Below, we can calculate the 95% confidence interval for the population midterm grade average.

*Check Your Understanding*:  
Why are we 95% confident when we create an interval using 2(standard error)?  
<details><summary>Answer</summary>  
<p>
Because the standard error is the standard deviation for the sampling distribution, 2 standard deviations encapsulates 95% of the possible values.
</p>
</details>

95% confidence interval = $\overline{Y} \pm 2(\sigma_\overline{Y})$

In [23]:
print("95% Confidence Interval:", sample_avg-2*std_err, sample_avg + 2*std_err)

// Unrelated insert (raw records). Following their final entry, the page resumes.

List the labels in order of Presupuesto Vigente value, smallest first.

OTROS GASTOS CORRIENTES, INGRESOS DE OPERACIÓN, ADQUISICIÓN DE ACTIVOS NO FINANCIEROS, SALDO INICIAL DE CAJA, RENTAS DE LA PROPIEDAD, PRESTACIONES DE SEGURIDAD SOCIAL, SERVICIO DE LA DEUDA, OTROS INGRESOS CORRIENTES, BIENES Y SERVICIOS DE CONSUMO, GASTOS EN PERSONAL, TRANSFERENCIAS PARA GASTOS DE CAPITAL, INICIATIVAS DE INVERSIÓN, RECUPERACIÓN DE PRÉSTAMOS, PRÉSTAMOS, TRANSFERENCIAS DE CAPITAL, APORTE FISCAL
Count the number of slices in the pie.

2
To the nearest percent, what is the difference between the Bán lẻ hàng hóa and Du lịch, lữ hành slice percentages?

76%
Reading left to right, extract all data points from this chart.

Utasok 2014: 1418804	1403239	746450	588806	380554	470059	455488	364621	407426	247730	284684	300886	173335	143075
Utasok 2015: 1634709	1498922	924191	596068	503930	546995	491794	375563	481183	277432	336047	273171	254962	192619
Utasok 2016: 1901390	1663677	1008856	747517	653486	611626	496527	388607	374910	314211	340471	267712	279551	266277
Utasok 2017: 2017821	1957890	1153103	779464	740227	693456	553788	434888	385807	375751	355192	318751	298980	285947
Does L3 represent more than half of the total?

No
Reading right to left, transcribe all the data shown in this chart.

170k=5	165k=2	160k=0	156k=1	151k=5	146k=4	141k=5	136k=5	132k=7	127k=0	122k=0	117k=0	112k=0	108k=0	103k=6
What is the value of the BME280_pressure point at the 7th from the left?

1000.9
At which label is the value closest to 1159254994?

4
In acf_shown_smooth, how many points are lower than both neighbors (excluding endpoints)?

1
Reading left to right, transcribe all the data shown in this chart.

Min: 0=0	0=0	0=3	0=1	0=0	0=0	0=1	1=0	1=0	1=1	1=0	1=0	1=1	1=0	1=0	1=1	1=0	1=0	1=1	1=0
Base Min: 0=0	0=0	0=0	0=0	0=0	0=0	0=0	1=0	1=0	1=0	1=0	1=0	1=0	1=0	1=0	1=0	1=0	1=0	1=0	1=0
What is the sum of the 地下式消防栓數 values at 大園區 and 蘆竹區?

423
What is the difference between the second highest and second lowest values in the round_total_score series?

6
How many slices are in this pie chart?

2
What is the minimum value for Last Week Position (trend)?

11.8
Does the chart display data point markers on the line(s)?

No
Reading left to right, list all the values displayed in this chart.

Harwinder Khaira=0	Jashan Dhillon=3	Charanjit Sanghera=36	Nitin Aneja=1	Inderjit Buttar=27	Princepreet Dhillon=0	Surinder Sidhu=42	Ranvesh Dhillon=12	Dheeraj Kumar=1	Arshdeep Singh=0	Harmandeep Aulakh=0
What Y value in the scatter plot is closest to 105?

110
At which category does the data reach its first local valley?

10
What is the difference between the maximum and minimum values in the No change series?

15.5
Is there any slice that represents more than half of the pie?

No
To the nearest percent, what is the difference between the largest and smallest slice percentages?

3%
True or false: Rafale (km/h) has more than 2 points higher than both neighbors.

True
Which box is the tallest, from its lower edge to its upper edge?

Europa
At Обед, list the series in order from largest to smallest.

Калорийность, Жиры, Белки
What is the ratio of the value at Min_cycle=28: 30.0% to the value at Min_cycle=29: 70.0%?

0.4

95% Confidence Interval: 81.77463776005034 83.08536223994967


Let's consider what happens to the confidence interval as we increase or decrease the sample size:

In [25]:
def calc_stats(n):
    sample_dist = [np.mean(grade_table.sample(n).column('midterm grade')) for _ in range(10000)]
    sns.distplot(sample_dist)
    dist_avg = np.mean(sample_dist)
    std_err = np.std(sample_dist)
    plt.xlim(80, 84)
    print("Sample size:", n)
    print('Standard Deviation:', np.around(np.std(sample_dist),3))
    print("Standard Error:", np.around(np.std(sample_dist), 3))
    plt.axvline(dist_avg-2*std_err, ymax=.15, color='r')
    plt.axvline(dist_avg+2*std_err, ymax=.15, color='r')
    print("95% Confidence Interval:", dist_avg-2*std_err, dist_avg + 2*std_err)
interact(calc_stats, n=(30,600), continuous_update=False)

interactive(children=(IntSlider(value=315, description='n', max=600, min=30), Output()), _dom_classes=('widget…

<function __main__.calc_stats(n)>

How does the standard error change as you increase or decrease the sample size? Why would this be the case?